Problem requirements: Images do not belong in the copy; retype the rest of the entries below exactly.

[Transcribed page contents]

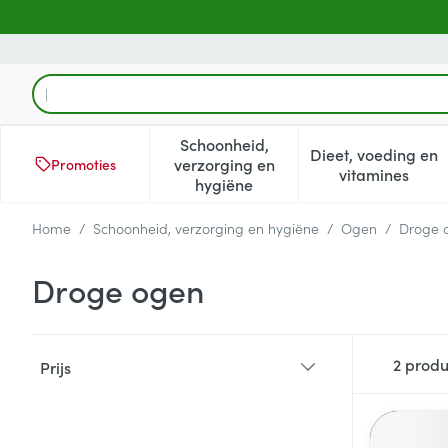
Ga naar de inhoud
Product, merk, categorie...
Schoonheid,
Dieet, voeding en
verzorging en
Promoties
Toon submenu voor Schoonheid
Toon subm
vitamines
hygiëne
Home
/
Schoonheid, verzorging en hygiëne
/
Ogen
/
Droge 
Droge ogen
Doorgaan naar productlijst
2
produ
Prijs
filter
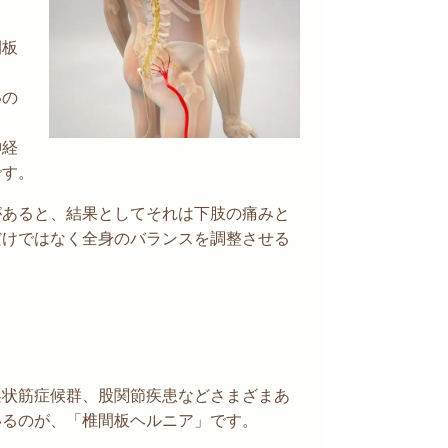
間板
いの
神経
です。
があると、結果としてそれは下肢の痛みと
だけではなく全身のバランスを調整させる
梨状筋症候群、股関節疾患などさまざまあ
いるのが、「椎間板ヘルニア」です。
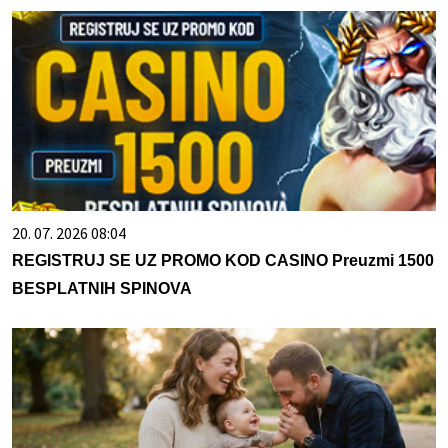
20. 07. 2026 08:04
REGISTRUJ SE UZ PROMO KOD CASINO Preuzmi 1500
BESPLATNIH SPINOVA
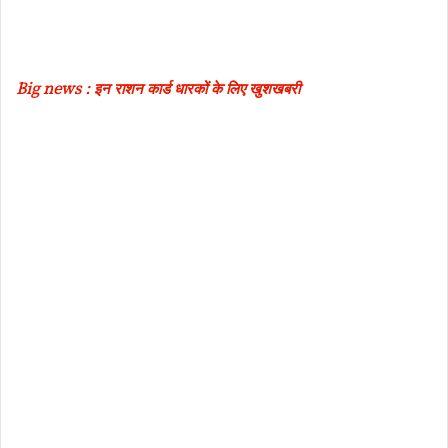
Big news : इन राशन कार्ड धारकों के लिए खुशखबरी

Result of this task:
Ga naar de inhoud
Product, merk, categorie...
Schoonheid,
Dieet, voeding en
verzorging en
Promoties
Toon submenu voor Schoonheid
Toon subm
vitamines
hygiëne
Home
/
Schoonheid, verzorging en hygiëne
/
Ogen
/
Droge 
Droge ogen
Doorgaan naar productlijst
2
produ
Prijs
filter
間板
いの
神経
です。
があると、結果としてそれは下肢の痛みと
だけではなく全身のバランスを調整させる
梨状筋症候群、股関節疾患などさまざまあ
いるのが、「椎間板ヘルニア」です。
20. 07. 2026 08:04
REGISTRUJ SE UZ PROMO KOD CASINO Preuzmi 1500
BESPLATNIH SPINOVA
Big news : इन राशन कार्ड धारकों के लिए खुशखबरी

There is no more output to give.